Judge Tatel observed that not every jury question requires a substantive answer. Judges can answer some questions and state that others cannot be answered, and judges can consider a permissible form of antideadlock charge. He emphasized that judges may not “attempt to avoid a mistrial by allowing attorneys to invade the jury’s deliberations and fact-finding process,” and added that “a mistrial . . . plays an important and healthy role in our criminal justice system.” (Id. at 1324.)
Having argued so strongly that supplemental arguments invade the province of the jury, Judge Tatel ended his opinion with something of a surprise— opening the door to such arguments by rule rather than exercise of a particular judge’s discretion:
I do not mean to suggest that supplemental arguments in response to factual questions necessarily infringe “vital constitutional protections.” Although doubting their validity, I am unprepared to foreclose the possibility that such arguments actually represent a worthwhile innovation. But given the extent to which they intrude into the jury’s role as exclusive fact-finder, and given that the nation’s judicial system has a two-hundred-plus-year history of conducting trials without them, I believe they should be adopted, if at all, not by individual judges in the middle of trials, but through some formal procedure, such as legislation or amendments to the rules of criminal procedure, the route Arizona took.

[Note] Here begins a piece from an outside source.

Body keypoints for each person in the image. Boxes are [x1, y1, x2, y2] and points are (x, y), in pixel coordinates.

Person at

The issues addressed by Ayeni are new in most courts. In civil trials, prestigious groups have recommended use of supplemental argument. For example, Standard 14(f) of the ABA Civil Trial Practice Standards (1998) provides that a trial judge should should consider “[p]ermitting additional arguments by counsel after the jury has reached an impasse in deliberations.” Is the intrusion into the sanctity of the jury deliberations less in civil than in criminal cases? Time may tell.

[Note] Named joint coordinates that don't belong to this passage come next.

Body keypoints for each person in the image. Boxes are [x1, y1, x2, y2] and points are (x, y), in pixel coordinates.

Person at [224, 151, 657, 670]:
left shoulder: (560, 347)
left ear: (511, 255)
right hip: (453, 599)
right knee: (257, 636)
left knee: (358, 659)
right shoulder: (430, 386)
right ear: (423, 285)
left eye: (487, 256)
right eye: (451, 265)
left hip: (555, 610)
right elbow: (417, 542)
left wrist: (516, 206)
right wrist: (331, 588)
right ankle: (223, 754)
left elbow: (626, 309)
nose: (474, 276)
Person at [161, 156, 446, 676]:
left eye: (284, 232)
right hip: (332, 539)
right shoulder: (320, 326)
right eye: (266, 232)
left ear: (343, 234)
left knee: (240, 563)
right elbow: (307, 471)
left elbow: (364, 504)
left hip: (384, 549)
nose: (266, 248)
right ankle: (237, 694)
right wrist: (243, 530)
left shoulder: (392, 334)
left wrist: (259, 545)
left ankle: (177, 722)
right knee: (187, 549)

Does Ayeni cast doubt on the practice of judges’ permitting juror questions during trial? Or, is it sufficient that deliberations have not begun and that jurors are presumed not to deliberate during the trial? Ayeni may inspire additional thought about when a question from the jury comes too late to be addressed by counsel. It is doubtful that the decision is the last word on the subject.
Perhaps the most interesting aspect of the case is that all three judges on appeal in Ayeni assumed that the answer to the first issue posed at the outset— whether or not it is permissible for the trial judge to ask the jury to report on the areas in which there is disagreement—was “yes” and the problem was the use of supplemental arguments. Why isn’t the judge’s inquiry itself an invasion of the sanctity of the deliberations? It is an important question that cries out for an answer.